Aujourd'hui, il incombe au Tribunal de commerce la lourde tache d'apprécier, de trier, de rejeter ou de retenir le « bon » projet d'offre de reprise. Le droit positif s'attache au nombre d'emplois sauvés et à la pérennité du projet d'offre. Il s'agit, en effet, de trouver le bon repreneur. Celui qui, non seulement, sauvera l'entreprise mais qui la sauvera de manière durable. Afin d'apprécier ce caractère, une grande importance est attachée aux prévisions d'activité et de financement du repreneur.

Or, souvent les Scop peinent à trouver ce financement. A cette difficulté de trouver un financement s'ajoute, pour les Scop créées aux fins de dépôt d'une offre de reprise, celle pour les salariés de s'improviser du jour au lendemain en "manager" de l'entreprise. Cette dernière difficulté entraine souvent la première. Ce n'est pas « l'amélioration de la compréhension des Scop par la justice » qui semble pouvoir modifier cet état de fait. Les magistrats consulaires connaissent parfaitement les Scops (elles font partie de notre « paysage culturel » depuis de nombreuses décennies et le statut juridique qu'elles utilisent, SA ou SARL, est très familier) et traitent de manière régulière des offres déposées par des Scop.

Des difficultés inhérentes aux projets des Scop

Cette mesure d'amélioration serait destinée à lever les préventions contre les Scop au niveau des Tribunaux de commerce. Mais justement, les seules préventions existantes sont liées aux difficultés précitées, difficultés inhérentes aux projets de Scop mis en place dans le cadre de projet de reprise. Il semble alors plus important de modifier cet état de fait en favorisant tout ce permettra aux Scop de se financer, de se faire seconder, pour leur permettre de déposer des offres compétitives plutôt que de faire ?uvre de pédagogie. Ces offres plus compétitives que celles présentées aujourd'hui s'imposeront alors naturellement par rapport aux autres.

Le ministère est peu disert quant à ce qu'il faut entendre par la notion de droit de préférence pour le rachat d'entreprise par une Scop. S'il s'agit de donner du temps aux salariés, l'idée peut sembler séduisante, sous une réserve pour les entreprises en difficulté, le temps est souvent ce qui manque le plus, il ne faudrait pas que ce temps complémentaire vienne « plomber » la situation de l'entreprise.

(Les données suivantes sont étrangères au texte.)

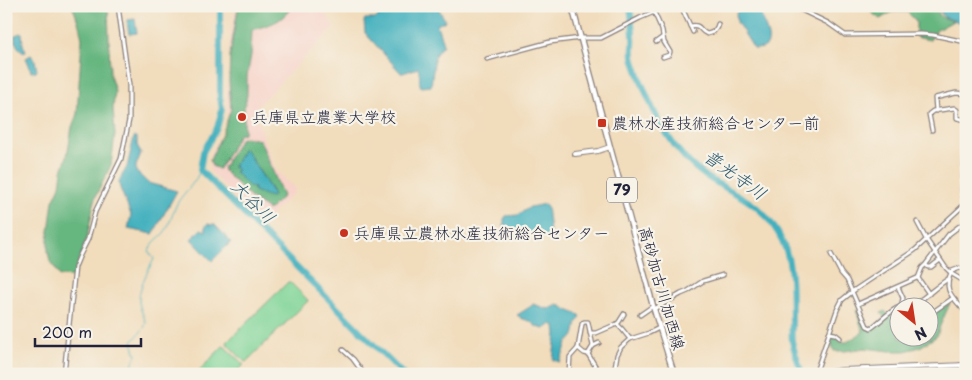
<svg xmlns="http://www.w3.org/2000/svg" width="972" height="380" font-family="'Playpen Sans','Klee One',sans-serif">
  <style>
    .built { fill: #f7d1c8 }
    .green { fill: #7ed497; stroke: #507b69 }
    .forest { fill: #66b680; stroke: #446c5e; fill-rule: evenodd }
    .water { fill: #42b0be; stroke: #32697c }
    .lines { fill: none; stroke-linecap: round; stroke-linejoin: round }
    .stream { stroke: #42b0be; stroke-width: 1 }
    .river { stroke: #42b0be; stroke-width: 6 }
    .minor-casing { stroke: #8a7f7b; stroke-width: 5.5 }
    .tertiary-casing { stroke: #8a7f7b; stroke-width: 6 }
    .secondary-casing { stroke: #8a7f7b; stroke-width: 6 }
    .primary-casing { stroke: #8a7f7b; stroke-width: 7 }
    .minor { stroke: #fff; stroke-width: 3 }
    .tertiary { stroke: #fff; stroke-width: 4 }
    .secondary { stroke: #fff; stroke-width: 4 }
    .primary { stroke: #fff; stroke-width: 4.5 }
    .poi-dot { fill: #c8321e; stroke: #f7f3e8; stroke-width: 2 }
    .labels { text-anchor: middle; stroke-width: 4.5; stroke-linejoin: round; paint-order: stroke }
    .shield { fill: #f7f3e8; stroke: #62616f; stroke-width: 1 }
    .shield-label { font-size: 15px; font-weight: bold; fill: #22223b }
    .poi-label { font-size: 16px; fill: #22223b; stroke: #f7f3e8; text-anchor: start }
    .street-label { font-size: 16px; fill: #22223b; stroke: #f7f3e8 }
    .water-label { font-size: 18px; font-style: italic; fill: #2f5b6f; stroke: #f7f3e8 }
  </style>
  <rect width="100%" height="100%" fill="#f7f3e8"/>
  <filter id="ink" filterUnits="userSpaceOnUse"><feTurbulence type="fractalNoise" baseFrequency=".02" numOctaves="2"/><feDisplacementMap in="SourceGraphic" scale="10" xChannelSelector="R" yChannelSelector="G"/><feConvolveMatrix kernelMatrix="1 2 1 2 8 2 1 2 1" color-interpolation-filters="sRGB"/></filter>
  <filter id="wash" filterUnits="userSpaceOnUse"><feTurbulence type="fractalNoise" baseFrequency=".0096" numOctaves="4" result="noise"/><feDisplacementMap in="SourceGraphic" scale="20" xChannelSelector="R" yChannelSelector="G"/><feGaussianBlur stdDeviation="1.12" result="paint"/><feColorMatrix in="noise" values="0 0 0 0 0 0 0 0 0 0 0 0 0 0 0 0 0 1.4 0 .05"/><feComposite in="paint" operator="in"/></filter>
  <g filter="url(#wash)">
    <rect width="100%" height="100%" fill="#f1dcbb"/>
    <polygon class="built" points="236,6 321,6 334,27 257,106 258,123 275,169 295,189 295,191 261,225 210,171 209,165 210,155 226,126 228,111 227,93 230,42"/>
    <g class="green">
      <polygon points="288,282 290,282 307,299 308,301 246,362 244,361 228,345 227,342"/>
      <polygon points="223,346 225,347 243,364 243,366 234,374 196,374"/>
    </g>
    <g class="forest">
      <path d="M72 6H108L110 74 115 92 113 108 115 135 111 165 95 198 87 238 73 277 60 276 50 261 48 252V239L53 201 60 186 62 171 67 156 72 127 77 114 82 39C80 28 77 16 72 6Z"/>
      <polygon points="869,6 934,6 941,17 953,21 937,30 930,40 916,37 916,21 907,12 892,12 880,19 872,13"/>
      <path d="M279 7H287L290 9C281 23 267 25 252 30L251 55 247 77V95L244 109V133L238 135 237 138 219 169 212 166 210 160 223 132 231 109 229 81 230 55 238 8Z"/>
      <path d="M245 137 260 140 283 196 269 210 252 199 224 171 223 168 240 139ZM244 149 246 150 274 194 254 191V188L253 186 250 187 235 172 237 169 234 167V165Z"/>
      <polygon points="950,303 940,326 937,336 920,347 905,351 890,351 865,348 845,351 834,351 830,340 831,335 835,334 843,342 847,342 863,332 856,310 858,309 865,324 871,329 885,318 881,313 885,311 889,315 899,308 900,338 930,338 930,315"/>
    </g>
    <g class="water">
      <path d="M394 6H437L445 20V21L437 25C439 32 442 38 443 45L435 55 431 86 421 87C418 81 421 75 418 68L403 73H401L365 33 364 21 365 19H375L380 15 387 14 390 12Z"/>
      <path d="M743 6H758C760 13 763 20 765 26 769 39 773 49 754 49L737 22 736 13Z"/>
      <polygon points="936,6 966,6 966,27 956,21 944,17"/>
      <polygon points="135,19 137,33 129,34 127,20"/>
      <path d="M21 33H22L23 45 26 50 25 52C18 50 14 42 15 35Z"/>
      <path d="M31 55 35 60 37 71 31 72C30 67 28 62 26 58Z"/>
      <polygon points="134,137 137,137 137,145 141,153 136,166 136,172 140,175 148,183 177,191 153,234 128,229 131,215 120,188 119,181 127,167"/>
      <polygon points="244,149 246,150 274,195 271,197 254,191 254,188 253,187 250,187 235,172 237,170 234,168 234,165"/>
      <polygon points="545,204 547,206 550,232 549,235 548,236 530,235 522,230 504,227 504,219 506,216 518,215 530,207"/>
      <polygon points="208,223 210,225 214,224 231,242 212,261 191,239 201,229 206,231 206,229 205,227"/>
      <path d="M533 304 548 309 559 305 563 307 567 310 580 315 581 318 577 322C575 329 576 338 568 341L560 362 553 360 556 334 555 326 552 324 544 329 537 327 530 321 523 319 517 315 530 307Z"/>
    </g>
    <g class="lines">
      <path class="stream" d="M130 374 132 372 133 362 136 355 132 342 144 328 146 323C144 316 139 308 139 300 139 286 148 271 154 259L149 252C151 243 157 240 163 234 171 225 172 212 178 202 185 191 196 183 200 170"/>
      <g class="river">
        <polyline points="220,6 220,97 222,109 217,128 203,152 200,170 403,374"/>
        <path d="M630 6C631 16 633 27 633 37 634 43 632 49 633 56 634 64 639 73 641 81 655 117 674 155 707 177 737 196 758 200 778 233 795 262 791 290 792 322 792 328 791 335 792 341 794 352 799 363 802 374"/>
      </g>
    </g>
  </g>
  <g filter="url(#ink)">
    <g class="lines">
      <defs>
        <g id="minor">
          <polyline points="681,6 693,32"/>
          <polyline points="793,6 828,23 845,35 921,34 933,35 966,42"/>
          <polyline points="654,12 662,30 664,42 670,52 669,55 663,57"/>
          <path d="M690 26C702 24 698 30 707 34 713 33 717 29 718 24"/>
          <polyline points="656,42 663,37"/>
          <polyline points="487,59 550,42 581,38 601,38 640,18 654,12 658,6"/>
          <polyline points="936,111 935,98 956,93 966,94"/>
          <polyline points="932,130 929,114 933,111 954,108 957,110 957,118 966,120"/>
          <polyline points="966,142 962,190 963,196 966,200"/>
          <polyline points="917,222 926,239 946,268 952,274 962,280"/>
          <path d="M831 254 841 273 847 280 867 326 871 328C880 322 890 310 900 307 906 305 910 306 916 303 927 296 937 286 948 279H949"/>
          <polyline points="926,265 928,267 931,267 940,260"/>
          <path d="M966 270 960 268 952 271C941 292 955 298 966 313"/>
          <polyline points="918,278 922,268 926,264 949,234 966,221"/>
          <polyline points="898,287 903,298 901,307"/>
          <polyline points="858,304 917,278 918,278 929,294"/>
          <polyline points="654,309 681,294 688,291 703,281 723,275"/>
          <polyline points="930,314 953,298"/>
          <polyline points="640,315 653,306"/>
          <polyline points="617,324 622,329 630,339"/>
          <polyline points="590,333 596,333 617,324 619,322 624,314"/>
          <polyline points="829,333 835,334 840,338"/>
          <polyline points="593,346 599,343"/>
          <polyline points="578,348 584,353 588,354 600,374"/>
          <polyline points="343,350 353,359 364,374"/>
          <polyline points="960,365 962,368 966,369"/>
          <polyline points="818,373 817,369 837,310 842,300 853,291 915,250 966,203"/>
          <polyline points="64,374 75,267 80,255 88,239 95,212 121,159 129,120 129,85 118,6"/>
          <polyline points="569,374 570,357 578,348 582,324 584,322 588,322 593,346 588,354"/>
          <polyline points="607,374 615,367 617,355 621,347 630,339 649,333 659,328"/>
          <polyline points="662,374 673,371"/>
        </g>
        <polyline id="tertiary" points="575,154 598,151 610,147"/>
        <polyline id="secondary" points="818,374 842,370 966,365"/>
        <polyline id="primary" points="572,6 653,306 674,374"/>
      </defs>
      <use href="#minor" class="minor-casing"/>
      <use href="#tertiary" class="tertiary-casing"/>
      <use href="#secondary" class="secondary-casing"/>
      <use href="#primary" class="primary-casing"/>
      <use href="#minor" class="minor"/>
      <use href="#tertiary" class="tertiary"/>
      <use href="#secondary" class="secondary"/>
      <use href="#primary" class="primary"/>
    </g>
  </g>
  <g class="poi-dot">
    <circle cx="242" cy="117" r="5"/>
    <rect x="597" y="118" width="10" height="10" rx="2.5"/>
    <circle cx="344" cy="233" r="5"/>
  </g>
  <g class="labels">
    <rect class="shield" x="607" y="177.5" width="30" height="25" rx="4"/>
    <g class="shield-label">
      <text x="622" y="195">79</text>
    </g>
    <g class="poi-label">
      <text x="252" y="123">兵庫県立農業大学校</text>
      <text x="612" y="129">農林水産技術総合センター前</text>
      <text x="354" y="239">兵庫県立農林水産技術総合センター</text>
    </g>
    <g class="street-label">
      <text transform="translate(662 288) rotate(74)" y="6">高砂加古川加西線</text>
    </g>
    <g class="water-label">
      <text transform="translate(735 175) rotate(36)" y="6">普光寺川</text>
      <text transform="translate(253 202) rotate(45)" y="6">大谷川</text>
    </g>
  </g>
  <rect width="972" height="380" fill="none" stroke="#f7f3e8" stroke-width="25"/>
  <g transform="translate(914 322) rotate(150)"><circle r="24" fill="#f7f3e8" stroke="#a29fa3"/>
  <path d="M0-4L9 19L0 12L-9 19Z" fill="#c8321e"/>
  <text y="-8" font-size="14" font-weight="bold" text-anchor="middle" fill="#22223b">N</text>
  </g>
  <path d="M35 338v8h106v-8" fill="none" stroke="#22223b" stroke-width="2.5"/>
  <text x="42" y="338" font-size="15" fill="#22223b" stroke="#f7f3e8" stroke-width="4" paint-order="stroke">200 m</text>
</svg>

Un principe de préférence extrêmement dangereux

En revanche, s'il s'agit de poser un principe de préférence lié à la qualité du repreneur, cela nous semble extrêmement dangereux. Cela reviendrait, en effet, à dénaturer le fondement du choix du repreneur, en cessant de s'attacher au but recherché, identifier la « bonne » offre, celle qui permettra de sauver des emplois de manière pérenne, pour s'intéresser seulement à la qualité du repreneur.

Quant à la notion « de droit préférentiel de rachat à offre égale », elle a des effets identiques. Il est aujourd'hui demandé aux magistrats de choisir, entre deux offres proches ou identiques, l'offre dont ils pensent qu'elle permettra le mieux de sauver le plus d'emplois de manière pérenne. Si les Scop bénéficient, à priori, d'un « droit préférentiel de rachat », ce critère disparaitra et il sera demandé aux magistrats de faire l'économie d'une analyse pourtant essentielle...surtout pour ceux que cette réforme cherchent à protéger.